- Mobbed title card
- Genre: Reality television
- Created by: Howie Mandel Darryl Trell Howard Kitrosser
- Presented by: Howie Mandel
- Country of origin: United States
- Original language: English
- No. of seasons: 1
- No. of episodes: 11

Production
- Executive producers: Howie Mandel Chris Cowan Jean-Michel Michenaud Mike Marks Darryl Trell Howard Kitrosser Kevin Healey Michael Rotenberg
- Production location: Los Angeles, California
- Running time: 42 minutes
- Production companies: Alevy Productions Inc. Angel City Factory

Original release
- Network: Fox
- Release: March 31, 2011 – January 10, 2013

= Mobbed =

Mobbed is an American hidden camera reality television show based on the use of flash mobs as part of the spectacle for the delivery of an important personal message. The show, created by Howie Mandel, Darryl Trell, and Howard Kitrosser, aired on March 31, 2011, as a one-time special on Fox. It premiered as a series in November 2011. The show is hosted by Mandel and choreographed by Tabitha and Napoleon D'umo.

==Premise==
The premise of the show is to use hidden cameras and flash mobs as part of the delivery of an important personal message. Participants are those who would like to reveal something significant to a friend or loved one. This friend or loved one goes through moments of confusion while people around them break out into synchronized dance in front of their eyes. By the end of an episode, they have learned a secret that could be anything from a marriage proposal, news of a pregnancy, the return of a lost family member, or a moment of reconciliation.

==History==
Mobbed first aired on Fox on March 31, 2011, as a one-time television special following American Idol. After attracting 10.8 million viewers, Fox decided to order another eight episodes.
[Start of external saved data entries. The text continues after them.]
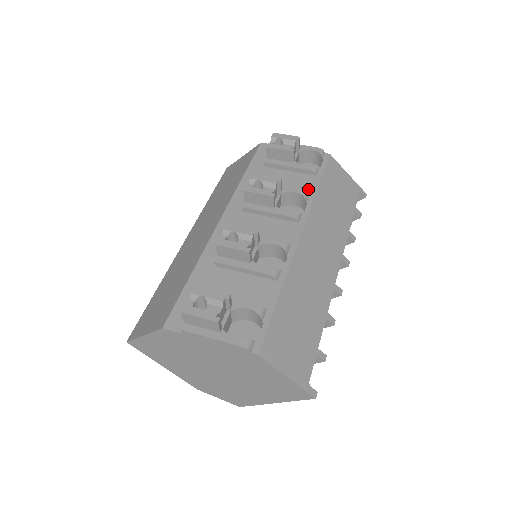
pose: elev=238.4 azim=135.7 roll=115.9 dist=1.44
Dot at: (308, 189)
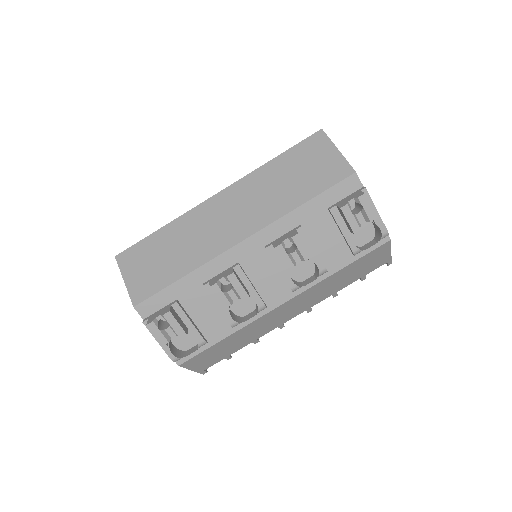
Dot at: (333, 265)
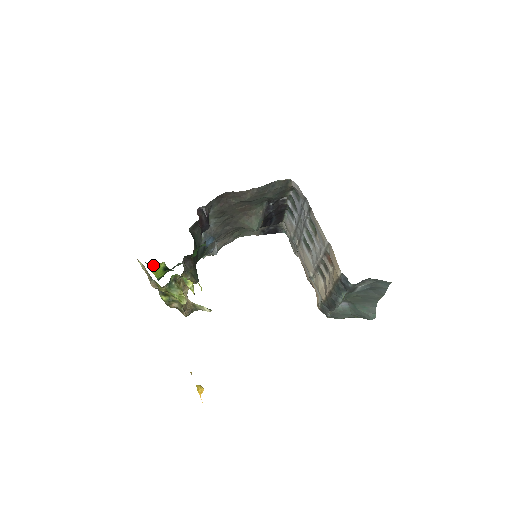
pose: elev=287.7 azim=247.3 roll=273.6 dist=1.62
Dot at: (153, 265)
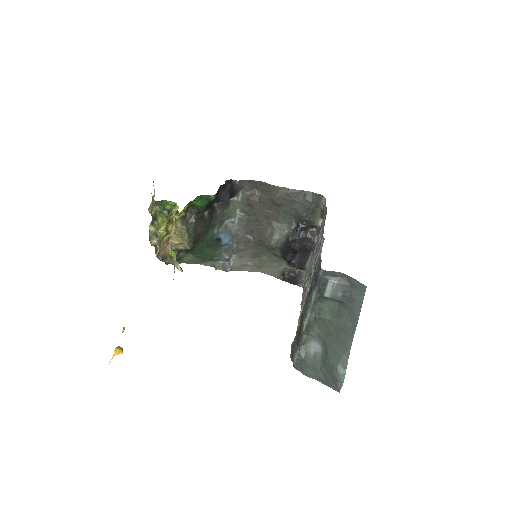
Dot at: occluded
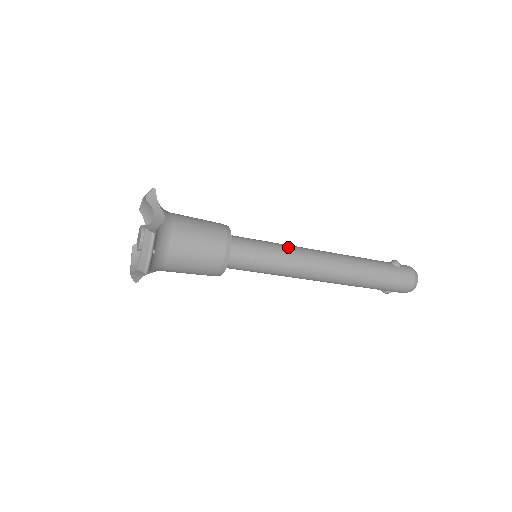
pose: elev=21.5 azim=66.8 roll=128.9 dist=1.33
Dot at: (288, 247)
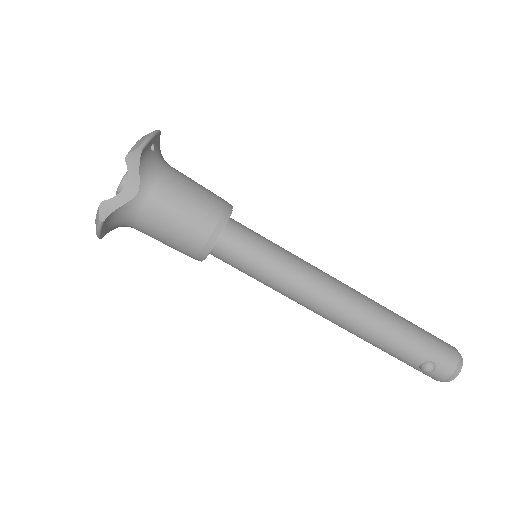
Dot at: occluded
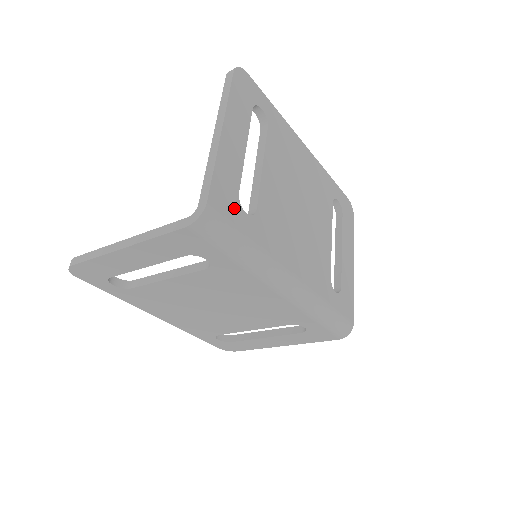
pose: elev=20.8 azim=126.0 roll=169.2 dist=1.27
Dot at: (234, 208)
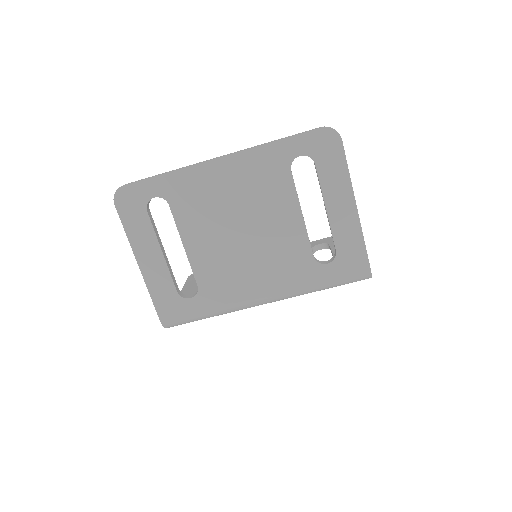
Dot at: (180, 305)
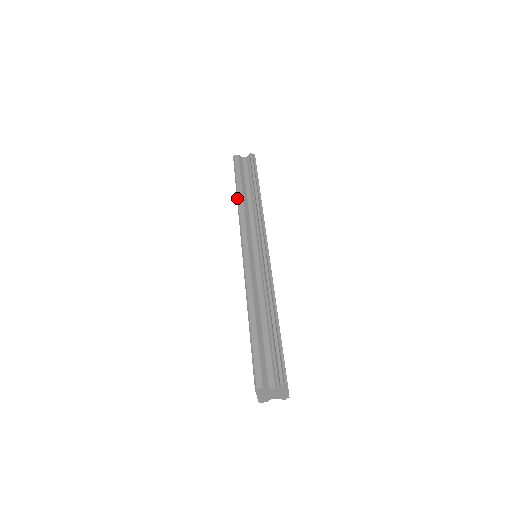
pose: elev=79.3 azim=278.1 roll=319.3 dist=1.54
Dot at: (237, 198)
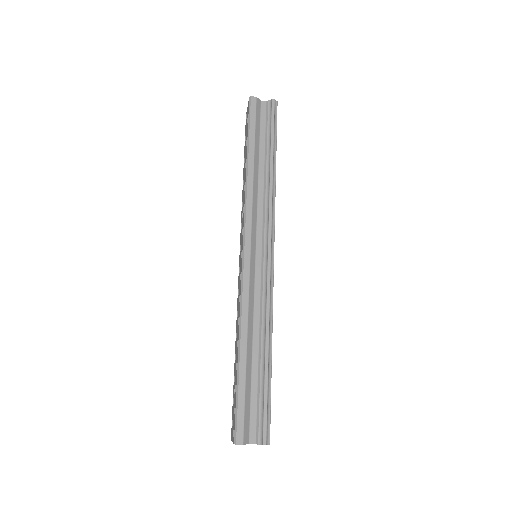
Dot at: (246, 169)
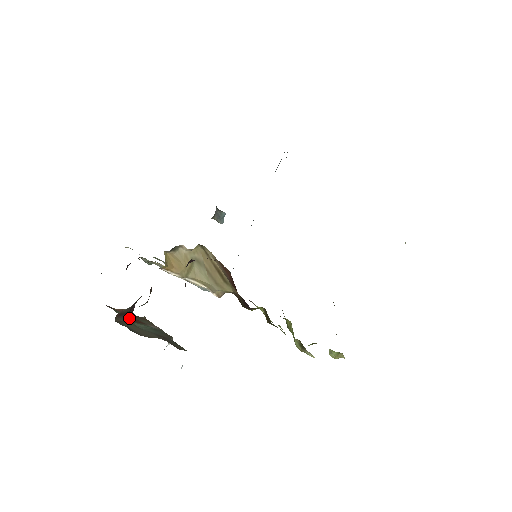
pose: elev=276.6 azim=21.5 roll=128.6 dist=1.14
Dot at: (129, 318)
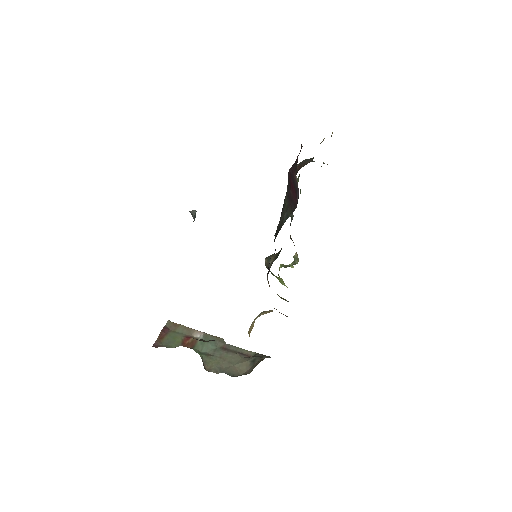
Dot at: (197, 352)
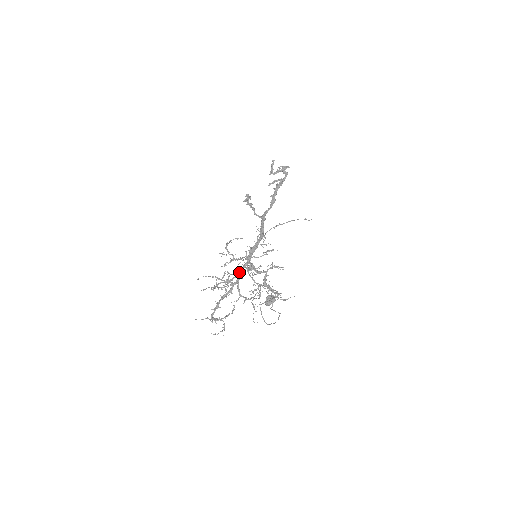
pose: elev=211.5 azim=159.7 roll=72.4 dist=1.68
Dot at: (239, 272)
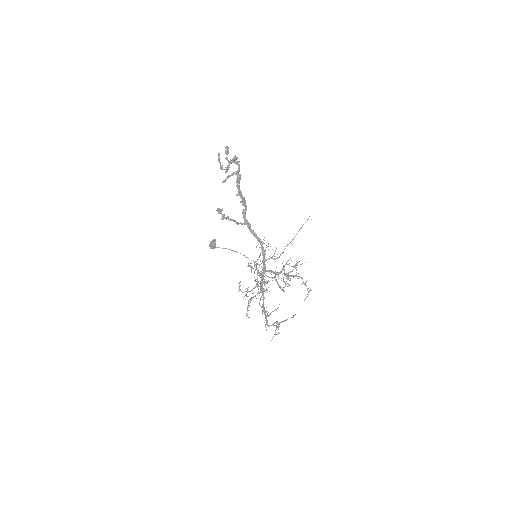
Dot at: (261, 281)
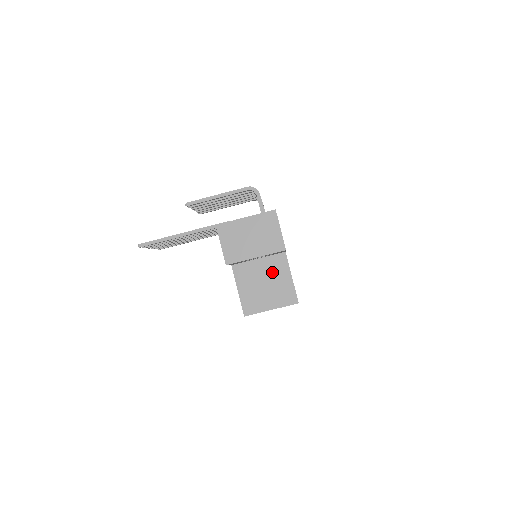
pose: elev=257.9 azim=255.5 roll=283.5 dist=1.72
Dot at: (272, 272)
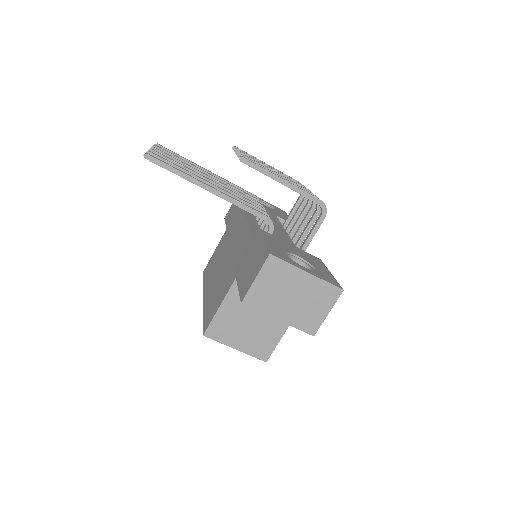
Dot at: (269, 316)
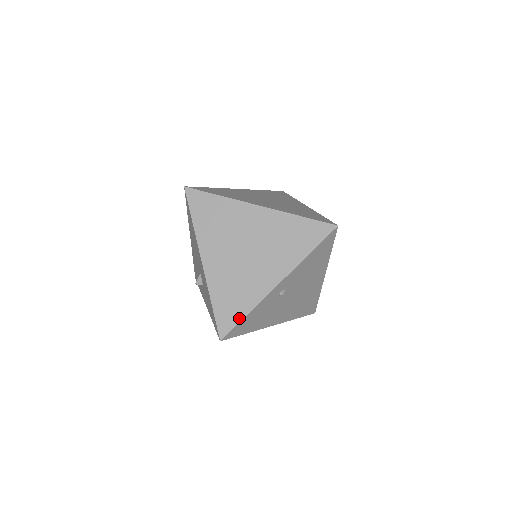
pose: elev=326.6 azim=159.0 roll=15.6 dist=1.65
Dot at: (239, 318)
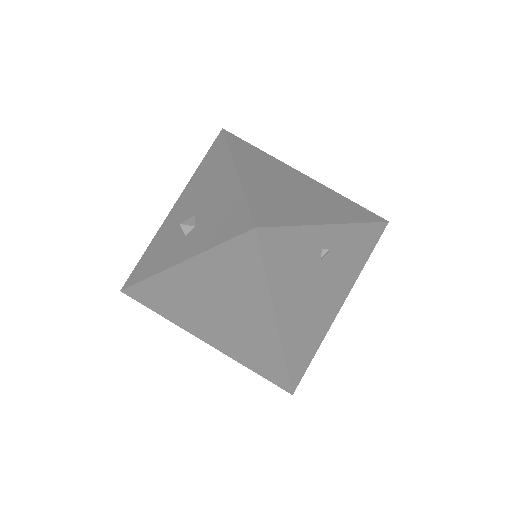
Dot at: (285, 223)
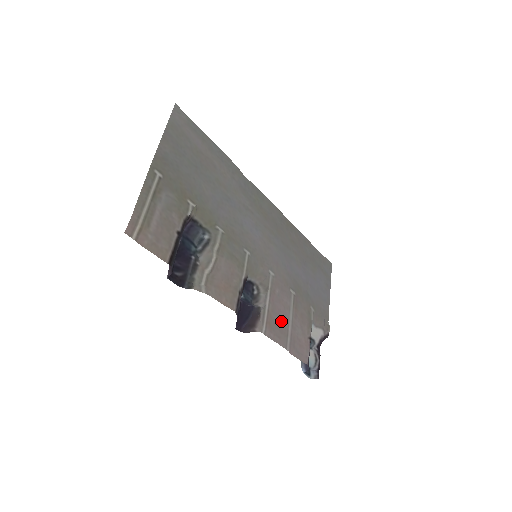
The second episode aired November 13, 2011, to less than half of its pilot's audience. Four more episodes aired during 2012, two in January and two in February.

After various public announcements suggesting a return-to-air in July 2012, on November 15, 2012, FOX announced that new episodes would be aired in January 2013.

==Episode guide==

| No. | Title | Original release date | U.S. viewers (millions) |
| 1 | "Pilot" | March 31, 2011 | 10.82 |
Torrid model Nikki's dreams come true as her boyfriend Justin Davis proposes and they get married in the middle of a flash mob.
| 2 | "A Father's Apology" | November 23, 2011 | 4.65 |
A father (Ion) after leaving his wife (Cheryl) and daughter (Meagan) hopes to re-enter his daughter's life and apologize to his wife with the help of a flash mob.
| 3 | "I Love You & We've Never Met" | January 4, 2012 | 3.06 |
Steve Soboslai of Pittsburgh-based pop-punk band Punchline gets help to reveal his true feelings to his long-distance best friend of five years whom he's never met.
| 4 | "My Secret Child" | January 11, 2012 | 3.42 |
A woman reveals shocking secrets to her family, including news about her marriage and the fact that she has a 6-year-old son who has never met his grandmother.
| 5 | "Brawling Brothers" | February 1, 2012 | 7.87 |
Tim Jarzabek of the band "NO" attempts to reconcile a feud with his brother/band mate Nick Jarzabek with help from Everclear's Art Alexakis, the dance crew FORMALity, drummer DJ Ravi, and rapper Ace Hood.
| 6 | "A Father Lost For 37 Years" | February 8, 2012 | 8.47 |
A 37-year-old man, Art Siegert, asks the team to help him reunite with his father whom he has never met. Instead of mobbing the father, the team 'flips' the mob and surprises Art by having his father at the center of the mob toward the end of the performance.
| 7 | "You Saved My Life" | January 2, 2013 | 3.18 |
A 75 firefighter boss is still devastated after the death of one of his daughters, who died in a car accident. After years of having saved people, his own daughter is the one person who couldn't save. The idea was that he would meet some of the people who received his daughter's donated organs.
| 8 | "Hot for Teacher" | January 2, 2013 | 2.75 |
A meek female teacher wants to tell the PE teacher of the same school she works in that she likes him and she wants to go out with him.
| 9 | "We're Having A Baby" | January 3, 2013 | 2.72 |
| 10 | "Marry Me Now or It's Over" | January 3, 2013 | 3.14 |
| 11 | "You're Fired" | January 10, 2013 | 3.28 |
Anthony Henry was a good guy with a big heart and big dreams, but he was struggling just to get by. He worked two part-time jobs and was trying to save money for college, but financial difficulties saw him wind up homeless instead. Some days he was struggling to have enough money to eat.